5. To protect the child's right to a reasonable chance for healthy development is a special work which should be done by a commission created for the purpose to supplement the work of parent and school.

The suggestion for the commission came from George A. Parker, commissioner of parks, Hartford, and grew out of a meeting of the Consumers' League, followed by a talk by Dr. Hastings H. Hart. Mr. Parker's idea met with immediate endorsement from many sources and as a result the bill now before the Connecticut Legislature has influential and widespread support.

It is proposed that the Court of Common Council shall refer to the commission all questions relating to minors and await its report before taking final action. The commission is to have power to investigate all questions relating to the welfare of children, to collect and compile statistics and to recommend legislation. None of its actions is to be taken in a way to lessen the parents' responsibility and no child is to be taken from its parent except in extreme cases of danger to life or limb.
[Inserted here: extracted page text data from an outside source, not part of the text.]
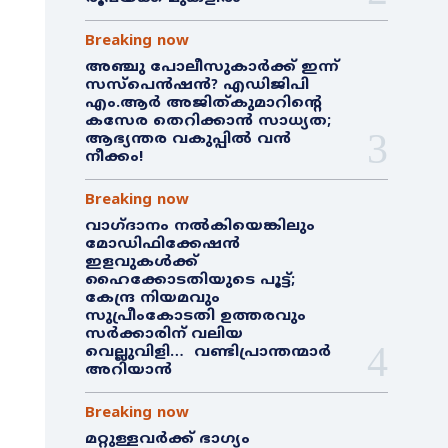
Breaking now
അഞ്ചു പോലീസുകാർക്ക് ഇന്ന്
സസ്‌പെൻഷൻ? എഡിജിപി
എം.ആർ അജിത്കുമാറിൻ്റെ
കസേര തെറിക്കാൻ സാധ്യത;
ആഭ്യന്തര വകുപ്പിൽ വൻ
നീക്കം!
Breaking now
വാഗ്ദാനം നൽകിയെങ്കിലും
മോഡിഫിക്കേഷൻ
ഇളവുകൾക്ക്
ഹൈക്കോടതിയുടെ പൂട്ട്;
കേന്ദ്ര നിയമവും
സുപ്രീംകോടതി ഉത്തരവും
സർക്കാരിന് വലിയ
വെല്ലുവിളി… വണ്ടിപ്രാന്തന്മാർ
അറിയാൻ
Breaking now
മറ്റുള്ളവർക്ക് ഭാഗ്യം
The commission as proposed will consist in part of city officials and in part of citizens who do not hold public office, the members to serve three years each without salary, but the expenses to be borne by the city.

EDUCATION AND THE PREVENTION OF DISEASE

The past few years have witnessed an advance in the evolution of medicine which has been radical and comprehensive.

It was only a decade ago that the efforts of centuries devoted to empirical treatment of the individual found room for research into the causes of disease; and it has only been within recent years that such knowledge has been sufficiently comprehensive to justify its extensive application in the practical field of disease suppression.

The attempt which Columbia University is making to establish a School of Sanitary Science and Public Health is prompted by the realization of the fact that most diseases are preventable with our present knowledge of their causes; that the knowledge which we now possess in regard to their causes is not properly and extensively enough applied for their prevention; and that this knowledge is best transmitted to the people by means of educational methods.

Probably the most recent advance in the doctrine of preventive medicine is due to the fact that many diseases are recognized to have not only medical, but social and moral causes as well; and that their prevention is best accomplished by the enlistment of judicious co-operation of effort in these various fields. For example, a large part of the disease of the human race is directly traceable to the damaging effects of alcohol and syphilis, yet these diseases cannot be eradicated until the underlying social and moral factors are recognized and remedied.

It is not difficult to appreciate the wonderful results which are capable of accomplishment, with our present scientific knowledge, by the conjoined application of scientific and social with educational methods, when we realize that smallpox could be wiped out by education of the masses on the efficacy of vaccination. The fields of preventable accidents, dangerous trades, child labor and improvement of working conditions offer opportunities for the reduction of suffering which are great almost beyond conception. Blindness could be diminished one-half by the spread of a simple, well known doctrine; typhoid, cholera, malaria and yellow fever depart as enlightenment on principles of sanitary administration creep in, and tuberculosis has resolved itself largely into a "social" disease.

The problem resolves itself distinctly and emphatically into one of education; and it is to instruct the teachers of the people in methods of health preservation,—be they officers of health, with the care of thousands, or mothers with the care of one, in their keeping,—that Columbia University is striving to put its school into operation.